Conductor laureate of the Royal Stockholm Philharmonic Orchestra and principal guest conductor of Hamburg’s NDR Symphony Orchestra, he regularly conducts leading orchestras nationally and internationally, such as the Boston Symphony Orchestra, The Philadelphia Orchestra, Amsterdam’s Royal Concertgebouw Orchestra, Berlin Philharmonic, Munich Philharmonic, Leipzig’s Gewandhaus Orchestra, Bavarian Radio Symphony Orchestra, Orchestra della Accademia Nazionale di Santa Cecilia, and Orchestre Philharmonique de Radio France. He has appeared at The Metropolitan, Los Angeles, Zurich, Royal Swedish, and Santa Fe opera companies.
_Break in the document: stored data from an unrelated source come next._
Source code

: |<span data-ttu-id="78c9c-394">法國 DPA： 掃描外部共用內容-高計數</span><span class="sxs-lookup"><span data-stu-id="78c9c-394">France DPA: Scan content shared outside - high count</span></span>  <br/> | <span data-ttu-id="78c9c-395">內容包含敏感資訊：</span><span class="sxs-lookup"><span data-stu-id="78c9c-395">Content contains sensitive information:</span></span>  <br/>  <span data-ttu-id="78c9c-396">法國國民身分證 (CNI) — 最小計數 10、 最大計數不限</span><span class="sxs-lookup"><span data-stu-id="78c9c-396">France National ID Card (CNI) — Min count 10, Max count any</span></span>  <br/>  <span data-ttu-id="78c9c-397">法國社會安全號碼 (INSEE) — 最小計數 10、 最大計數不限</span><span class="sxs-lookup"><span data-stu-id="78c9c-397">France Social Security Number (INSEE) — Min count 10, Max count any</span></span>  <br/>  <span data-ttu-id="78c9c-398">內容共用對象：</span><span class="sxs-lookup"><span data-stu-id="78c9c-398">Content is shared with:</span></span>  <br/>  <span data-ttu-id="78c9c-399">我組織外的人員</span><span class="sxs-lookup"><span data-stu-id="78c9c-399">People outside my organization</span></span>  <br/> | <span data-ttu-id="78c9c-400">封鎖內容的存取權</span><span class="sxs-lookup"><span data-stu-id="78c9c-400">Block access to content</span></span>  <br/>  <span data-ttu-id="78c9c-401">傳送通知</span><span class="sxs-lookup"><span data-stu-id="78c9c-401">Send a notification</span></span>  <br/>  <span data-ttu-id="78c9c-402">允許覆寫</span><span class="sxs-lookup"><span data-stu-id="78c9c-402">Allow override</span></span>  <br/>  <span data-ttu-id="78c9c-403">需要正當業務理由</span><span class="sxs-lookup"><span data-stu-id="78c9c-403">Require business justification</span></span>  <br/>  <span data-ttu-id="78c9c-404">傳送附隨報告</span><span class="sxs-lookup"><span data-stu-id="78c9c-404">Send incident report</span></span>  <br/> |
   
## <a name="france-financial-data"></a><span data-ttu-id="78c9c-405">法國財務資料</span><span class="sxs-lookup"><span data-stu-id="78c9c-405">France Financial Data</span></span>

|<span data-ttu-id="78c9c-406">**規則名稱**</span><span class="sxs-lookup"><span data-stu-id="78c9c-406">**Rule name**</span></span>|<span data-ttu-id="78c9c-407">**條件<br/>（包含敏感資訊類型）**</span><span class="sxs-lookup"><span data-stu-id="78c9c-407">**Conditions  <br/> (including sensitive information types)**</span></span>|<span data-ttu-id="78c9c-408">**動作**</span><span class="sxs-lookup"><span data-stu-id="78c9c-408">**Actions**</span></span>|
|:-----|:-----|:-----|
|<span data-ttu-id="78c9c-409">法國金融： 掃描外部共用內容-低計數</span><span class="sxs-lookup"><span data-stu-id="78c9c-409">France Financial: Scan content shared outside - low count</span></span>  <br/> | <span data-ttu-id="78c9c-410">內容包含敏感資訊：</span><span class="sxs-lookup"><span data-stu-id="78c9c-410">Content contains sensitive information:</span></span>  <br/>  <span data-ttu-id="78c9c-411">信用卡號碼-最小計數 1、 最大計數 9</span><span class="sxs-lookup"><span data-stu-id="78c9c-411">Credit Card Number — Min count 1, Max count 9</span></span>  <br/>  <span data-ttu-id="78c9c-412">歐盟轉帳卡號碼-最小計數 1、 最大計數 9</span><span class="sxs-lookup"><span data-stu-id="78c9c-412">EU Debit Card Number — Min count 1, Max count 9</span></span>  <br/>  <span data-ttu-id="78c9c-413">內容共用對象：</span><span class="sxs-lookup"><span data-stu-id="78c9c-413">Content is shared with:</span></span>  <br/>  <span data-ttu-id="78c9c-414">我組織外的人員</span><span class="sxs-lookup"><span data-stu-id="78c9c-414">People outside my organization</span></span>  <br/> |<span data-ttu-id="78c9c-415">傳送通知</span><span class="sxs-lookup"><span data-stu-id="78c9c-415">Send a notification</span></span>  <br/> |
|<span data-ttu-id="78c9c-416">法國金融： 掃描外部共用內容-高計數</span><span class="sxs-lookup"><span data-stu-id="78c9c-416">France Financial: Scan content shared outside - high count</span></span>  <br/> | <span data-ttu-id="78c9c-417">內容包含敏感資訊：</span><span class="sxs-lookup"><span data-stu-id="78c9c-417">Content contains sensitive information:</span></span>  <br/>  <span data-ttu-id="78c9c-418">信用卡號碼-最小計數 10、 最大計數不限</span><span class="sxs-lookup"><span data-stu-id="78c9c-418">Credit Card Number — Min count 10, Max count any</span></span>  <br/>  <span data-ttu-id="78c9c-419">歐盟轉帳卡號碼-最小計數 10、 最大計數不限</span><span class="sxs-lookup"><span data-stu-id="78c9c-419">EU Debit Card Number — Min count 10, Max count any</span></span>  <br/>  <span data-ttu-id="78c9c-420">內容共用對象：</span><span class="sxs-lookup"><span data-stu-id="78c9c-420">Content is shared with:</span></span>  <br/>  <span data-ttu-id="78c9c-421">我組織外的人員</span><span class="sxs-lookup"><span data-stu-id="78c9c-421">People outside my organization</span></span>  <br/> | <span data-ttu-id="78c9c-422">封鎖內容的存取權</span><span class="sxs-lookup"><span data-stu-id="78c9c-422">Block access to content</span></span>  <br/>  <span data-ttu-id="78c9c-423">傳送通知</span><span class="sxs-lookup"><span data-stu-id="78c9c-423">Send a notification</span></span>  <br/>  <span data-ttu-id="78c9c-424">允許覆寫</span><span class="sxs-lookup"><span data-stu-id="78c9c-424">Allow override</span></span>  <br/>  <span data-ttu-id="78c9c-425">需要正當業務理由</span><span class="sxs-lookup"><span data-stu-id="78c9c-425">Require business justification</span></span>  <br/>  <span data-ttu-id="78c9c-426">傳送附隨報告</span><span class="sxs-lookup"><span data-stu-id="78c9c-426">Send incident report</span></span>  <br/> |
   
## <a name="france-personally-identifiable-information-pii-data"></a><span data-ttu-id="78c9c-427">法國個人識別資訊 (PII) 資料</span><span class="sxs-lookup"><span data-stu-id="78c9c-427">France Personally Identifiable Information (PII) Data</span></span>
This season Mr. Gilbert makes debuts with four great European orchestras — Filarmonica della Scala, Dresden Staatskapelle, London Symphony, and Academy of St. Martin in the Fields — and returns to The Cleveland Orchestra and Tokyo Metropolitan Symphony Orchestra.
In September 2011 Alan Gilbert became Director of Conducting and Orchestral Studies at The Juilliard School, where he is also the first holder of Juilliard’s William Schuman Chair in Musical Studies. He made his acclaimed Metropolitan Opera debut in 2008 leading John Adams’s Doctor Atomic; the DVD and Blu-ray of this production received the 2012 Grammy Award for Best Opera Recording. Renée Fleming’s recent Decca recording Poèmes, on which he conducted, received a 2013 Grammy Award. Earlier releases garnered Grammy Award nominations and top honors from the Chicago Tribune and Gramophone magazine.
Mr. Gilbert studied at Harvard University, The Curtis Institute of Music, and Juilliard and was assistant conductor of The Cleveland Orchestra (1995–97). In May 2010 he received an Honorary Doctor of Music degree from Curtis, and in December 2011 he received Columbia University’s Ditson Conductor’s Award for his “exceptional commitment to the performance of works by American composers and to contemporary music.” In 2014 he was elected to The American Academy of Arts & Sciences, and he received a 2015 Foreign Policy Association Medal for his commitment to cultural diplomacy.